FNR needs to reach out more to the people and create structures that will make it possible for them to effectively communicate, mobilize and engage people across all sections of society.  


In an increasingly confusing topsy-turvy world of the Nagas, where do or how do we address the need for the reconciliation process to be invigorated? The political developments, after signing the Framework Agreement and the subsequent talks between the Government of India with the 7 NNPGs, highlight what will become of the incomplete reconciliation among the Nagas.

The FNR’s main objective was to work for the complete cessation of factional armed violence, and all other forms of violence. Since the factional violence has significantly reduced, the FNR recognizes that the reconciliation process needs to go further. It must include forgiveness and healing, both between factions, as well as between factions and ordinary Naga men and women. Whatever political settlement is sought by the negotiating parties in New Delhi, whether NSCN-IM or the NNPGs, how costly it will be to ignore reconciliation within the Nagas? 

History has lessons for all of us. Reconciliation needs to go beyond reaching a political settlement. It must initiate the process for imagining a new post-conflict Naga society. A political solution without reconciliation will only lead to further conflicts. Therefore, we need to disengage from the traditional concept of time (past-present-future) and reframe time in a relevant and contextual manner. It is “reconceptualising time” (future-past-present) by understanding first and visioning a shared future and learning from past experiences that we can meaningfully engage with our present realities. 

I write here as a Naga seeking to persuade our Naga family that reconciliation is the only way forward as a people. We cannot be indifferent or neutral with respect to our common future. Only a radical spirit of reconciliation can free us and cause us to reach out generously, and lovingly towards each other. As emphasized by FNR in their latest communiqué, the path ahead is still in construction, the memory of what was our past and a deep desire to move on in the right direction of continual transformation is the yearning of all citizens.

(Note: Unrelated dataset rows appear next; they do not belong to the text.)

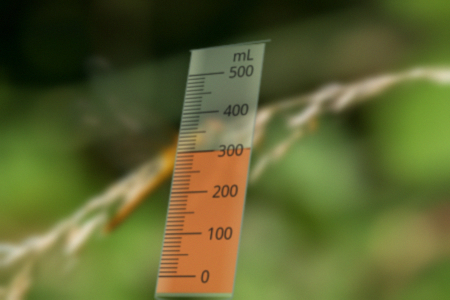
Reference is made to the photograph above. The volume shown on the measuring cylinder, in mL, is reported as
300 mL
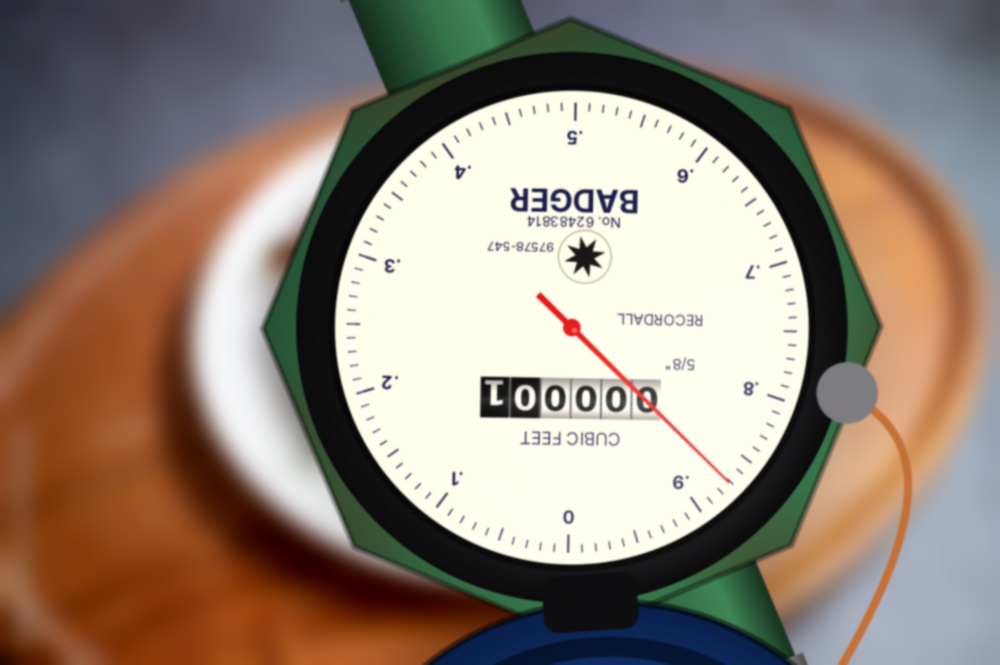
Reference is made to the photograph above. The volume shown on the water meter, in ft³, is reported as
0.87 ft³
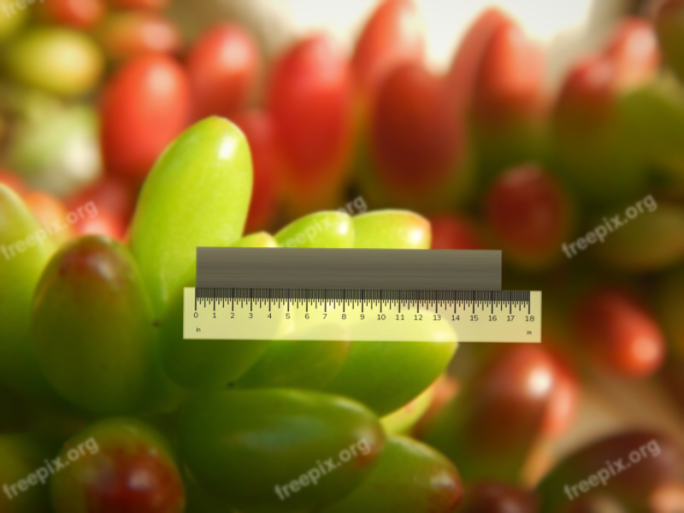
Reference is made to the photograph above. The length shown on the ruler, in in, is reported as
16.5 in
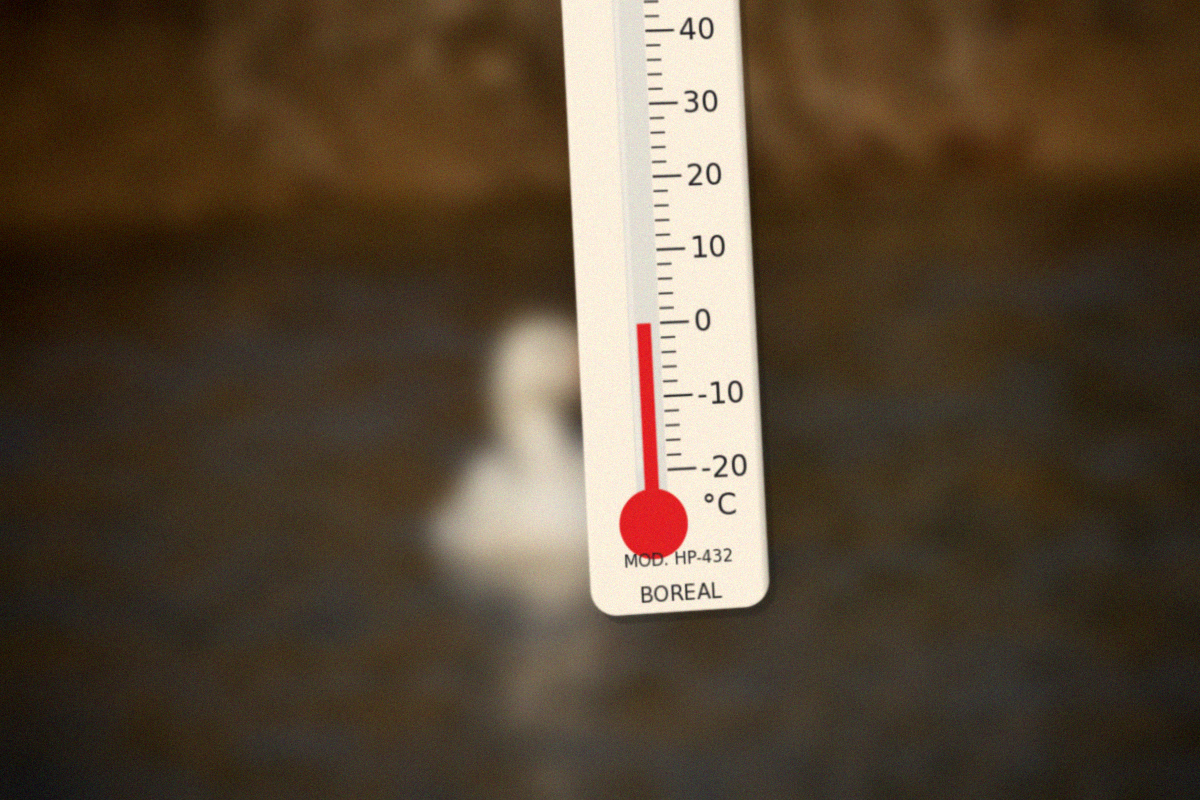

By doing this, we are awakening our conscience and renewing our commitment to reconciliation and peace.

About the author:

*Zhoto Tunyi teaches Political Science at Patkai Christian College (Autonomous) in Dimapur, Nagaland.

This is the thirteenth article of a 13-part series by the Forum for Naga Reconciliation on the 10th year of signing of the Covenant of Reconciliation (CoR) by Isak Chishi Swu, Chairman, NSCN/GPRN; SS Khaplang, Chairman, GPRN/NSCN and Brig (Retd) S Singnya, Kedahge (President), FGN on June 13, 2009. To celebrate the milestone, a cross section of authors will assess and highlight the impact of the CoR as well as examined, critiqued and encouraged the process in the series.